• _ZIEL DER AUFGABE_: Schreib den Text über das Frotteehandtuch im Anschluss an seinen letzten Satz weiter.

• _TEXTAUSSCHNITT_:
Der wahre Nutzwert eines großen Badetuchs lag in seinen Entfaltungsmöglichkeiten.

Foto: Andrea Maria Dusl

Pro: Häusliche Freuden
Von Ronald Pohl

In den Jahren, als die Sinalco-Sonne über Capri aufging, war das Frotteehandtuch ein Produkt mit hohem Nutzwert. Das Gewebe mit dem charakteristischen hochgestellten Faden war ein guter Freund. Als ein solcher begleitete es einen in den Süden. Ergoss sich hinter Udine das vom Kind genossene Frühstück in den Fond des Autos, lag bereits ein Handtuch bereit. Mama musste das Kind nicht rügen. Mit geübter Hand tunkte sie die Sauerei auf und dankte dem Herrgott für die Saugkraft der Gewebeart Frottee. Die Menschen der Wirtschaftswunder-Ära dachten praxisnah. Der wahre Nutzwert eines großen Badetuchs lag in seinen Entfaltungsmöglichkeiten. Die größte Angst, die den Wirtschaftswundermenschen plagte, war die vor der Blasenentzündung. Nasse Badehosen bedeuteten Qualen beim Wasserlassen.

• _GEGEBENE DATEN_:

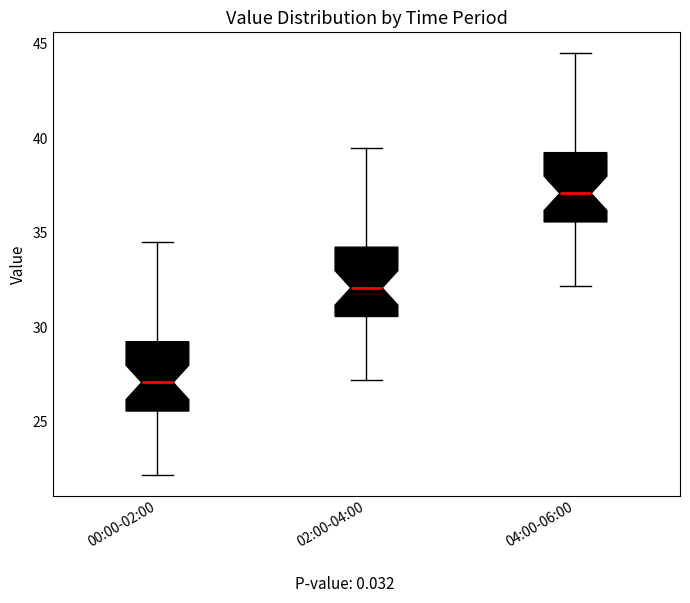

Where is the lower edge of the box for 00:00-02:00 on the y-axis? The values are not printed on the chart, so give them approximately, as read against the axis.

25.5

• _LÖSUNG_:
Um nun der bürgerlichen Schamhaftigkeit Rechnung zu tragen, wurde aus dem Tuch ein Zelt geformt. Die Hose glitt in den Sand, sah aus wie panierter Sellerie. Man selbst war fein nackt und doch Wohnungsinhaber.

Kontra: Rutschgefahr
Von Doris Priesching

Im Schwimmbad meiner Wahl steht seit geraumer Zeit eine Umkleidekabine. Mitten auf der Liegewiese ragt ein kleines, nach oben hin offenes Häuschen aus dem Boden und ermahnt die Badegäste stumm, es zu benützen, sooft es nötig ist. Nun ist es nicht so, dass ich auf die Errichtung dieses silberglänzenden Nutzbaus gedrängt hätte, aber ich freue mich an jedem einzelnen Tag, an dem ich eintrete, die Tür hinter mir schließe und mein "Geschäft" verrichte, heißt, das klebnasse Badekostüm gegen ein wohlig trockenes eintausche.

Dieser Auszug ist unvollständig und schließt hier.